**Try it:** If a line holds the word "SIMPLE", copy it from the entries.

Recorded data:
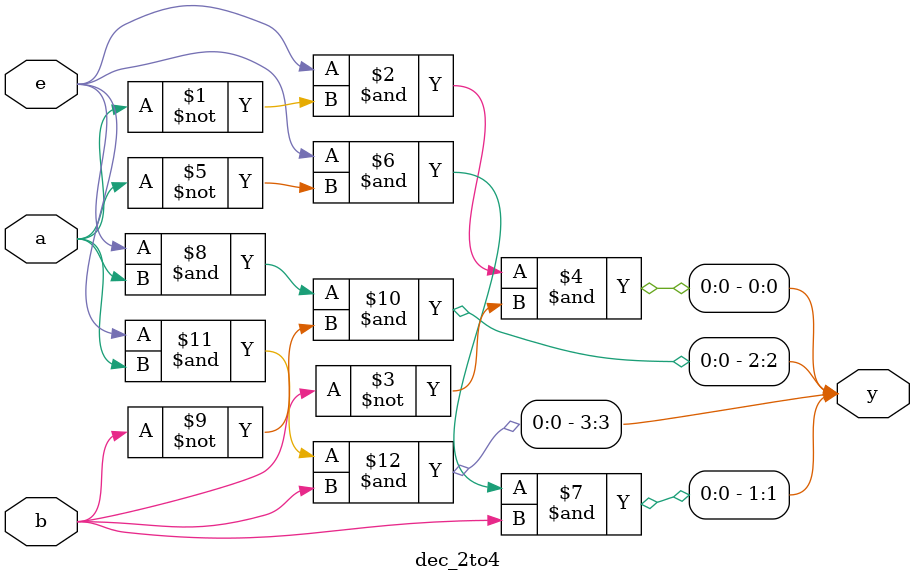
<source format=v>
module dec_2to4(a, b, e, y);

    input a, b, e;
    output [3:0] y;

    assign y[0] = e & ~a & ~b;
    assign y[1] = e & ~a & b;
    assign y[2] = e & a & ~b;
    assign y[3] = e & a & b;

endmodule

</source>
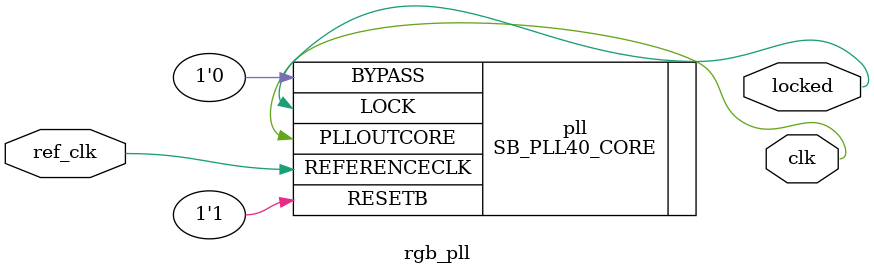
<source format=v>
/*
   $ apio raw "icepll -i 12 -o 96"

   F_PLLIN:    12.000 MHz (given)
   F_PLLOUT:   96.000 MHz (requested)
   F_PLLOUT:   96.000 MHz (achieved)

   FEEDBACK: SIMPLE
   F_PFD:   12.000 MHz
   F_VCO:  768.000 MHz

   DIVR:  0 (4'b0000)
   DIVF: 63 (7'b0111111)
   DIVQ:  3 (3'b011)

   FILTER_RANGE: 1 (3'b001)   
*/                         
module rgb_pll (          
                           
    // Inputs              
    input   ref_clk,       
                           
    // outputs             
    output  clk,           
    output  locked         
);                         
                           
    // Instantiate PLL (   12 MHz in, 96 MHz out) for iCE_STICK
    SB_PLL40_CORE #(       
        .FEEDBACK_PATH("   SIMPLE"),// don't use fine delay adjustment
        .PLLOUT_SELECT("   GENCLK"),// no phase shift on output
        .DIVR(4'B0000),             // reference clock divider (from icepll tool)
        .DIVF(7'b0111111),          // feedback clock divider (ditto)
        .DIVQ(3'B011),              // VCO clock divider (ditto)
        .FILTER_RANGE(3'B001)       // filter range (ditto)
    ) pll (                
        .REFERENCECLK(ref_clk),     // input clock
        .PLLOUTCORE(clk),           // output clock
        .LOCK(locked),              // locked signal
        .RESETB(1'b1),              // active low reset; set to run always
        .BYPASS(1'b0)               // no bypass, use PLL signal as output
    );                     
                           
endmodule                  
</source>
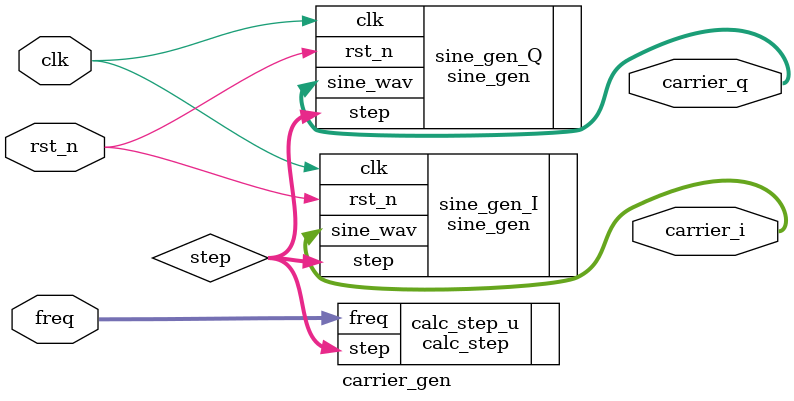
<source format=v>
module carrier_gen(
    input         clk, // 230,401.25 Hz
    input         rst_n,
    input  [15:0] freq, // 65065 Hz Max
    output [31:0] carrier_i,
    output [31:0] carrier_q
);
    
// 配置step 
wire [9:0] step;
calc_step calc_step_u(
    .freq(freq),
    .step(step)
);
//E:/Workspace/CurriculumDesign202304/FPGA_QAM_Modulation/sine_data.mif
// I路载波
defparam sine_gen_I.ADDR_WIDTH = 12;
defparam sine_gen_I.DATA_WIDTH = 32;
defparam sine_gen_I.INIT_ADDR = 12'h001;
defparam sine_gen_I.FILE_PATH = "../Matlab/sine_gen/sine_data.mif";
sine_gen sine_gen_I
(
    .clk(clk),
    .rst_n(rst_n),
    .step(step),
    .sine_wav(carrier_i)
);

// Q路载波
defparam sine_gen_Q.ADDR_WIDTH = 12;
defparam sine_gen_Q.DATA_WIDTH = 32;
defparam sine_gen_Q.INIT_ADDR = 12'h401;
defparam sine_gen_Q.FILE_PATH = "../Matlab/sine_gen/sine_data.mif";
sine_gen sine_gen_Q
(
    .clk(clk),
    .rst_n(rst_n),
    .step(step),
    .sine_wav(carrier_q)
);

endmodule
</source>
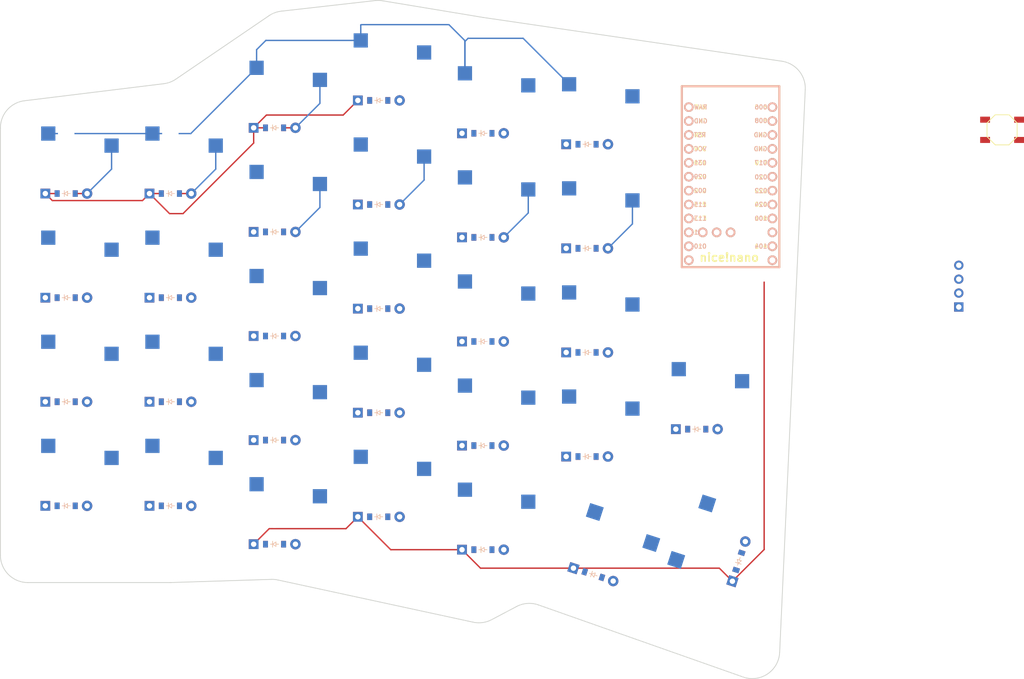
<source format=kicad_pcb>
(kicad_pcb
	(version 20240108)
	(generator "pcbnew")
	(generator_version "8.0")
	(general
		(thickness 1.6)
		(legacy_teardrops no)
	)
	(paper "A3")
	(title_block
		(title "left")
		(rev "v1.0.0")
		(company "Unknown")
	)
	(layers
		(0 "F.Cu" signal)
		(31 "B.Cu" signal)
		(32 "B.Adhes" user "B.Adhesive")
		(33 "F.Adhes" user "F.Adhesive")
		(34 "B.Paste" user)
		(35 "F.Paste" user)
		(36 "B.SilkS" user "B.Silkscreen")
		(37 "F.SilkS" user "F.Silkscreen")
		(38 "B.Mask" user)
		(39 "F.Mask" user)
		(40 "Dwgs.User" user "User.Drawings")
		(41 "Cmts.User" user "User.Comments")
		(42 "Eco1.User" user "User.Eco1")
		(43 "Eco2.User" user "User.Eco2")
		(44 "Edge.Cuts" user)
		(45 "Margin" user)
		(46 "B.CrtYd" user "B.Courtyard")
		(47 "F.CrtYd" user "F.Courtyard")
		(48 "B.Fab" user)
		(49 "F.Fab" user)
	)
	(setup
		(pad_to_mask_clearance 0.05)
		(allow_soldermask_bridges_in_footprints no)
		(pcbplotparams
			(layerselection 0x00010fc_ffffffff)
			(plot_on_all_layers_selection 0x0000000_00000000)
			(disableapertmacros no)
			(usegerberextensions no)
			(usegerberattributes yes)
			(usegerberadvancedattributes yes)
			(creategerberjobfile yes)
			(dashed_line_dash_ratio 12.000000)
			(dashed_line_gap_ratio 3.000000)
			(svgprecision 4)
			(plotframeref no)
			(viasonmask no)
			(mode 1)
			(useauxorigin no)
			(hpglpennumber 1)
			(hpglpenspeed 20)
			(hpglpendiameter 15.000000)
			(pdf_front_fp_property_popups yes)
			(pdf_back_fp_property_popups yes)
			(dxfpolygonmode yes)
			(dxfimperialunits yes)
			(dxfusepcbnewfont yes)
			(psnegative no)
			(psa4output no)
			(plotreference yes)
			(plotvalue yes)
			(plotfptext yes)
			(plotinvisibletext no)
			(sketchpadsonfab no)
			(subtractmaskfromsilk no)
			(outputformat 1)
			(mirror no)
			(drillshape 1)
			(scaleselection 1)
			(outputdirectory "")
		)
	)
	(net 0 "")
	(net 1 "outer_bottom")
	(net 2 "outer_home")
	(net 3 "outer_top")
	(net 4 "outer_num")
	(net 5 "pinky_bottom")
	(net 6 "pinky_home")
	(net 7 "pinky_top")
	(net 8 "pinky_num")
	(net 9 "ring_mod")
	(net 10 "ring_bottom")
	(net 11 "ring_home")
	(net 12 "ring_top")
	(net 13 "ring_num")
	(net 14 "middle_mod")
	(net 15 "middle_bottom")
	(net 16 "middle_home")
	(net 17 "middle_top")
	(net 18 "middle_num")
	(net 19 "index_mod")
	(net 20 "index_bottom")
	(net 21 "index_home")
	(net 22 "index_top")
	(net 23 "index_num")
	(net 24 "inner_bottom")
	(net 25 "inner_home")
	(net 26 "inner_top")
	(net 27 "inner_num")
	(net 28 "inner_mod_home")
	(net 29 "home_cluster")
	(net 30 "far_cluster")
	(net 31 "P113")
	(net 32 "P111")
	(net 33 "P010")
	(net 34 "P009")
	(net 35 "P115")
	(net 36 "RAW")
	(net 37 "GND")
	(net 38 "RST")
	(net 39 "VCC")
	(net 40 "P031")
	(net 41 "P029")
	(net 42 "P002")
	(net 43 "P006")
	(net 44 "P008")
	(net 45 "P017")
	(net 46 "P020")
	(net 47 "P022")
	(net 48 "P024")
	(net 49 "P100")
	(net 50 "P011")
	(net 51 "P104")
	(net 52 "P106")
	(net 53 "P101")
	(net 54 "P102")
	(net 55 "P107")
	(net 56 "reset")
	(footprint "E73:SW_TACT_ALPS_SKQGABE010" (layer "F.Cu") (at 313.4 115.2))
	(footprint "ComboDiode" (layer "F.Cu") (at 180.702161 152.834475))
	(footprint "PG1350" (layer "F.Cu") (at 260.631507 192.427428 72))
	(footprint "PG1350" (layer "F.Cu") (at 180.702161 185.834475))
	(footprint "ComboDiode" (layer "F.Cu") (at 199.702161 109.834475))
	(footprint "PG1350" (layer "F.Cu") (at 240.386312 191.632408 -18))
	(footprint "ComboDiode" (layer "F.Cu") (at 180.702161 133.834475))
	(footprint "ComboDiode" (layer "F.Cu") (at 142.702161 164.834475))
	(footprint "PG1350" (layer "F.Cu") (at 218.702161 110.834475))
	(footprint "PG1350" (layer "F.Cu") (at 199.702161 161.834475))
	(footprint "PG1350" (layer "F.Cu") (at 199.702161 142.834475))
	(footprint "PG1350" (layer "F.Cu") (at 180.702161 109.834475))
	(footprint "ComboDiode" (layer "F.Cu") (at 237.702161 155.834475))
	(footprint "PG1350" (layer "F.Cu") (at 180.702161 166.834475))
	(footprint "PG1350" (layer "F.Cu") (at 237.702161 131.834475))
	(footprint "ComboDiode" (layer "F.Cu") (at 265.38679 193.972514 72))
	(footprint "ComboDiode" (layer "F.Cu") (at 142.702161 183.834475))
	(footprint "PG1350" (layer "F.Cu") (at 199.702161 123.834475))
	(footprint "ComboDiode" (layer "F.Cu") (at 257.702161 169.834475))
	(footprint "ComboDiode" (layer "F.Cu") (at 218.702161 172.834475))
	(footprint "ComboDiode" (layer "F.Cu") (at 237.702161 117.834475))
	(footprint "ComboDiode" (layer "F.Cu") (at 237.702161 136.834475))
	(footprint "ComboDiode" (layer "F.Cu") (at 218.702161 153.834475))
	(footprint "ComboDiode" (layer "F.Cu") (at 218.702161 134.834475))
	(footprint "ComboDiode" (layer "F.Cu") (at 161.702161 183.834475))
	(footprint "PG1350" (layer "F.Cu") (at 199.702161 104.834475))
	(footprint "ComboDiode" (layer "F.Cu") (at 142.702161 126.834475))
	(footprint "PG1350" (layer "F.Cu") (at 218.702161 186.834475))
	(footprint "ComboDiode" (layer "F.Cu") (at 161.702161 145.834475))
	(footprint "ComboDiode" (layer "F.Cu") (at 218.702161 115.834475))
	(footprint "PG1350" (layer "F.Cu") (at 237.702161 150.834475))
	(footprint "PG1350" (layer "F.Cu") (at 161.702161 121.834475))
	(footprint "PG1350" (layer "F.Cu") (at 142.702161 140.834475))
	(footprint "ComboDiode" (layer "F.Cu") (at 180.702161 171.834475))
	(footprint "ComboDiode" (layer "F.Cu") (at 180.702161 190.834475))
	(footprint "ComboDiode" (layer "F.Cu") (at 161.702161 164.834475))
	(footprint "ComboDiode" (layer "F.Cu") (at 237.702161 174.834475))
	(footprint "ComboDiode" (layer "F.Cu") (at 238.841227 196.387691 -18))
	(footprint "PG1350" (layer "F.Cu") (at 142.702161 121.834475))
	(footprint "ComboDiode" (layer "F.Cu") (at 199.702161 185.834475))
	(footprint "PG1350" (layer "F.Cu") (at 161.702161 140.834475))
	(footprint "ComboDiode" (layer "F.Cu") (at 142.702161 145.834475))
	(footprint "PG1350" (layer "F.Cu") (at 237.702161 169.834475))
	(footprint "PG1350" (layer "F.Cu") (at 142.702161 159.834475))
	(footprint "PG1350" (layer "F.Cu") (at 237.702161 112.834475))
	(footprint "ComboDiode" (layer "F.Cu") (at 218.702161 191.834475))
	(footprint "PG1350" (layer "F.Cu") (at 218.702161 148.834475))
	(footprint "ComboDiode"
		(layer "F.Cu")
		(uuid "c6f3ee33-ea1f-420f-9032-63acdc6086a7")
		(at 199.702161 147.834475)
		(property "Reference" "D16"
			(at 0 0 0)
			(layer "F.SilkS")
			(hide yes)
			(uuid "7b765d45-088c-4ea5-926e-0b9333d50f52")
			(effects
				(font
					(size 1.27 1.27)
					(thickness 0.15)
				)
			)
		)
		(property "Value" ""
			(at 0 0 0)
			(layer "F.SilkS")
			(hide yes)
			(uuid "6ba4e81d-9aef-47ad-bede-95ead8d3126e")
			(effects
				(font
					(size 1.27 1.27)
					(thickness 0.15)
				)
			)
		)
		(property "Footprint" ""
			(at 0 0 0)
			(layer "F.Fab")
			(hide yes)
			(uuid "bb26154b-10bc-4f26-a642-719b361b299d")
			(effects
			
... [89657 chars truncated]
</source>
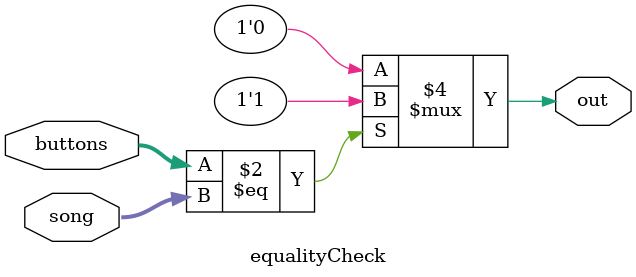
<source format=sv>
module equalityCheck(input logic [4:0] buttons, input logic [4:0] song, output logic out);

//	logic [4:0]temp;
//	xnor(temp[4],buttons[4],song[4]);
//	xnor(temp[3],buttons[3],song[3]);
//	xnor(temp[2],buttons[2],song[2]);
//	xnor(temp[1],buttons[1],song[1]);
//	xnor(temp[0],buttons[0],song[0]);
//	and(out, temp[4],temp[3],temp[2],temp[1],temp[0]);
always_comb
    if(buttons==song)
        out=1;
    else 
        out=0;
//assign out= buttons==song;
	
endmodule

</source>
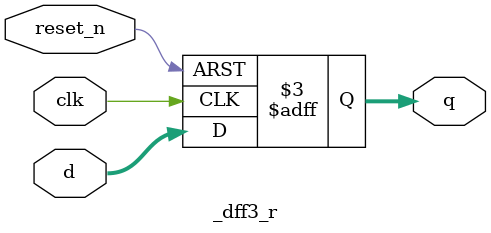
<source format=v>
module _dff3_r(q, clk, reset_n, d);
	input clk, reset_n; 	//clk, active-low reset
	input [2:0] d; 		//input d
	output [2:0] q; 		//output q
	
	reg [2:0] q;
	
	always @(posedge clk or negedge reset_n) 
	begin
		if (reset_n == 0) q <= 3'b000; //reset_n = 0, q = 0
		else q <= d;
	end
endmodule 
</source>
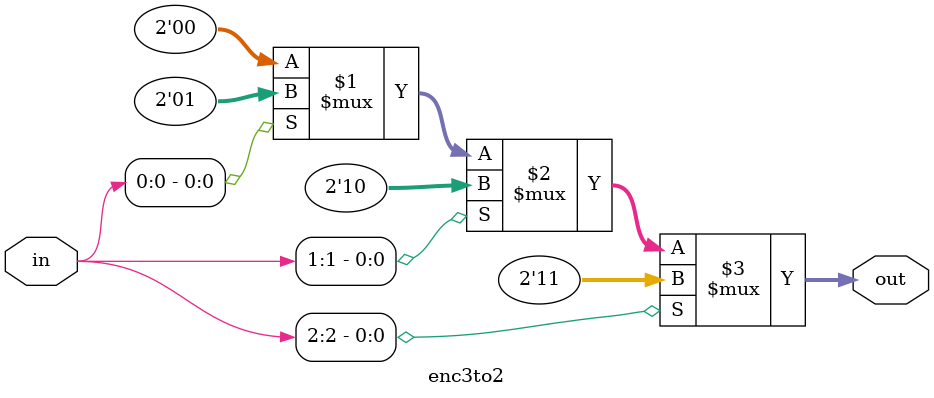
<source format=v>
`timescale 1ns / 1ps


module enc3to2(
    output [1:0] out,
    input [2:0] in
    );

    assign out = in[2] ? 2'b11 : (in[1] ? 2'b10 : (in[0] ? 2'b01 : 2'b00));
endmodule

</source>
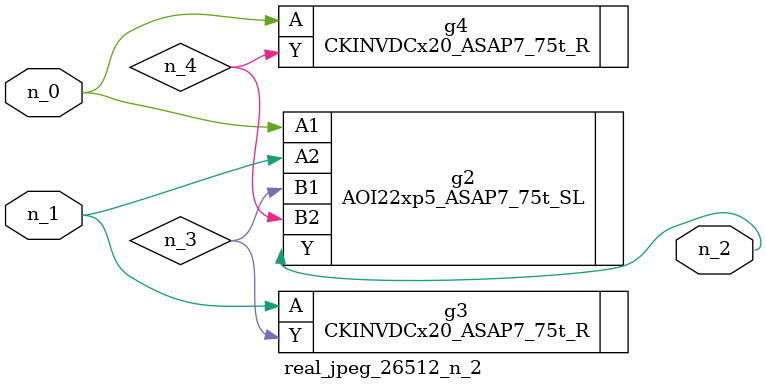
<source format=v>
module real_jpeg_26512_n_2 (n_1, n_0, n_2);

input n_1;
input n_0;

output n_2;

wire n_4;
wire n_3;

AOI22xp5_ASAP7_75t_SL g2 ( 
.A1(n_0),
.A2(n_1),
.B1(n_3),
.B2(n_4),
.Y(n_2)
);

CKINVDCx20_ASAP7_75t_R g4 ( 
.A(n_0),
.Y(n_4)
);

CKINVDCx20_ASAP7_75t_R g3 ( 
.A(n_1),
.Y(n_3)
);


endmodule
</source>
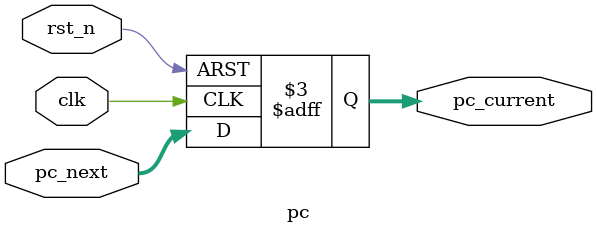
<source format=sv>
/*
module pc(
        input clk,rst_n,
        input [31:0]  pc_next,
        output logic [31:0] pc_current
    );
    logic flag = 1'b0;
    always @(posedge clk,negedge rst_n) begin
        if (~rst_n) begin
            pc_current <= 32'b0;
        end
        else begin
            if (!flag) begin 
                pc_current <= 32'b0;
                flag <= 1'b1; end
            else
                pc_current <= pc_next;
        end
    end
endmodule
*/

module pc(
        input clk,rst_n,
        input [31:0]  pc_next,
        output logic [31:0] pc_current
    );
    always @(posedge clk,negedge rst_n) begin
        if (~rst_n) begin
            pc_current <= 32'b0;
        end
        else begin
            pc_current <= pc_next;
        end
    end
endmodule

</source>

**Reply to the exercise:**
   FEEDBACK: SIMPLE
        .FEEDBACK_PATH("   SIMPLE"),// don't use fine delay adjustment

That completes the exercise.